Date of Award

Spring 5-2020

Degree Name

Doctor of Philosophy (PhD)



Second Advisor


Third Advisor



It is often of interest to measure the distribution (i.e. mean and percentiles) of count outcomes from national survey data to assess population consumption and guide public health efforts for substances such as alcohol, cigarettes, marijuana, and other illicit or licit drugs. Currently available methods for estimating the distribution of dietary intakes do not immediately lend themselves to estimating the consumption of substances measured as counts, nor do they accommodate the complex design elements – strata, cluster, and weight – characteristic of national surveys. We introduce an accurate methodology, called the Survey Adjusted Count (SAC) method, and an associated SAS macro for estimating population-level distribution statistics (means, percentiles, and standard errors) for cross-sectional and longitudinal count data that arise from complex national surveys. First, a negative binomial hurdle is used to estimate the product of the probability of consuming in a given time period (e.g. day or year) and the amount consumed in the time period, over the number of longitudinal observations available in the study (two or more, depending on the study). These parts are then linked, thus allowing for correlation between the two model parts. Using these model-based parameter estimates, the distribution of consumption is then simulated to calculate population mean consumption and percentiles. Standard errors are then estimated using Balanced Repeated Replication method which accounts for stratification, clustering, and weighting. We validated the methodology via a simulation study comparing its performance versus currently available methods, and illustrated the utility of the method by estimating alcohol intake from a cross-sectional and a longitudinal survey – the National Health and Nutrition Examination Survey and the National Longitudinal Survey of Youth, respectively.
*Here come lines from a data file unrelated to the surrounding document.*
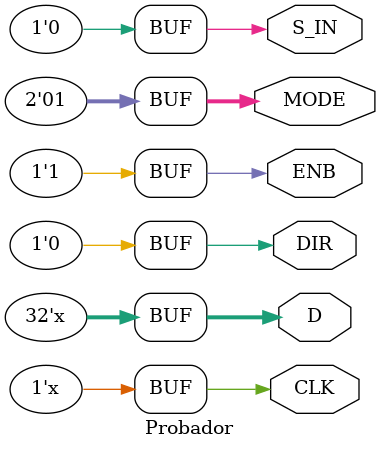
<source format=v>
module Probador (
		 output reg 	  CLK,
		 output reg 	  ENB,
		 output reg 	  DIR,
		 output reg 	  S_IN,
		 output reg [31:0] D,
		 output reg [1:0] MODE
		 );
		 
   initial
     begin
	#10 CLK = 1'b0;
	ENB = 1;	
	DIR = 0;
	S_IN = 1;
	// Prueba 5, inicialmente el registro se encuentra
	// indeterminado y se carga 0000 en paralelo
	D[31:0] = 32'd4294967293;
	// Demostración de funcionamiento del enable
	#10 MODE[1:0] = 2'b10;
	D[31:0] = 32'd293;	
	#4 D[31:0] = 32'd427293;
	#2 D[31:0] = 32'd42949;
	ENB = 0;
	#4 D[31:0] = 32'd4297293;
	#2 D[31:0] = 32'd967293;
	#40 ENB = 1;
	#100 MODE[1:0] = 2'b01;
	#60 MODE[1:0] = 2'b00;
	S_IN = 0;	
	#40 DIR = ~DIR;
	#40 MODE[1:0] = 2'b10;
	#50 MODE[1:0] = 2'b01;
	#50 DIR = ~DIR;
	
	
     end
   always
     begin
	#1 CLK = ~CLK;
	
     end
   //always 
   //  #25 ENB = ~ENB;
   //always //@ (posedge CLK)
   //  #30 MODE<= (MODE + 2'b01);
   always //@ (posedge CLK)
     #30 D <= (D + 32'd29293);
		 
endmodule

</source>
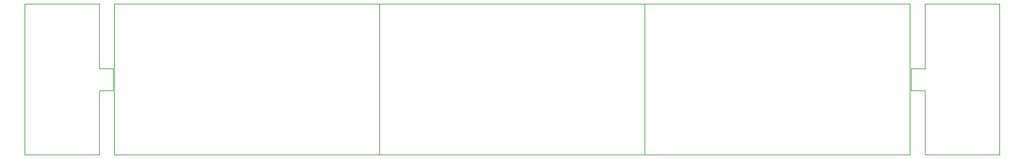
<source format=gbr>
%TF.GenerationSoftware,KiCad,Pcbnew,8.0.2*%
%TF.CreationDate,2025-03-04T10:53:31+01:00*%
%TF.ProjectId,USB-C_PD_Module_PANELIZED,5553422d-435f-4504-945f-4d6f64756c65,rev?*%
%TF.SameCoordinates,Original*%
%TF.FileFunction,Profile,NP*%
%FSLAX46Y46*%
G04 Gerber Fmt 4.6, Leading zero omitted, Abs format (unit mm)*
G04 Created by KiCad (PCBNEW 8.0.2) date 2025-03-04 10:53:31*
%MOMM*%
%LPD*%
G01*
G04 APERTURE LIST*
%TA.AperFunction,Profile*%
%ADD10C,0.100000*%
%TD*%
G04 APERTURE END LIST*
D10*
X166280000Y-40320000D02*
X130720000Y-40320000D01*
X93159000Y-31660000D02*
X94960000Y-31660000D01*
X130720000Y-20000000D02*
X166280000Y-20000000D01*
X95160000Y-40320000D02*
X95160000Y-20000000D01*
X166280000Y-20000000D02*
X201840000Y-20000000D01*
X203841000Y-28660000D02*
X202037799Y-28660000D01*
X93159000Y-20000000D02*
X83159000Y-20000000D01*
X83159000Y-20000000D02*
X83159000Y-40320000D01*
X166280000Y-40320000D02*
X166280000Y-20000000D01*
X202037799Y-28660000D02*
X202038365Y-31660000D01*
X130720000Y-40320000D02*
X130720000Y-20000000D01*
X93159000Y-28660000D02*
X93159000Y-20000000D01*
X201840000Y-40320000D02*
X166280000Y-40320000D01*
X83159000Y-40320000D02*
X93159000Y-40320000D01*
X203841000Y-31660000D02*
X203841000Y-40320000D01*
X94960000Y-31660000D02*
X94960000Y-28660000D01*
X201840000Y-20000000D02*
X201840000Y-40320000D01*
X93159000Y-40320000D02*
X93159000Y-31660000D01*
X202038365Y-31660000D02*
X203841000Y-31660000D01*
X213841000Y-20000000D02*
X203841000Y-20000000D01*
X94960000Y-28660000D02*
X93159000Y-28660000D01*
X130720000Y-20000000D02*
X130720000Y-40320000D01*
X203841000Y-20000000D02*
X203841000Y-28660000D01*
X130720000Y-40320000D02*
X95160000Y-40320000D01*
X95160000Y-20000000D02*
X130720000Y-20000000D01*
X203841000Y-40320000D02*
X213841000Y-40320000D01*
X213841000Y-40320000D02*
X213841000Y-20000000D01*
X166280000Y-20000000D02*
X166280000Y-40320000D01*
M02*

</source>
Application of the method to these data allowed us to estimate mean (cross-sectional) and lifetime mean (longitudinal) consumption of alcohol, as well as percentiles and standard errors. Furthermore, using the SAS macro we provide, these distributions can be estimated by subgroups/demographics of interest. Therefore, utilizing the SAC method presented, we can attain accurate estimates of short-term and/or lifetime consumption for counts by subgroups of interest and facilitate accurate public health recommendations.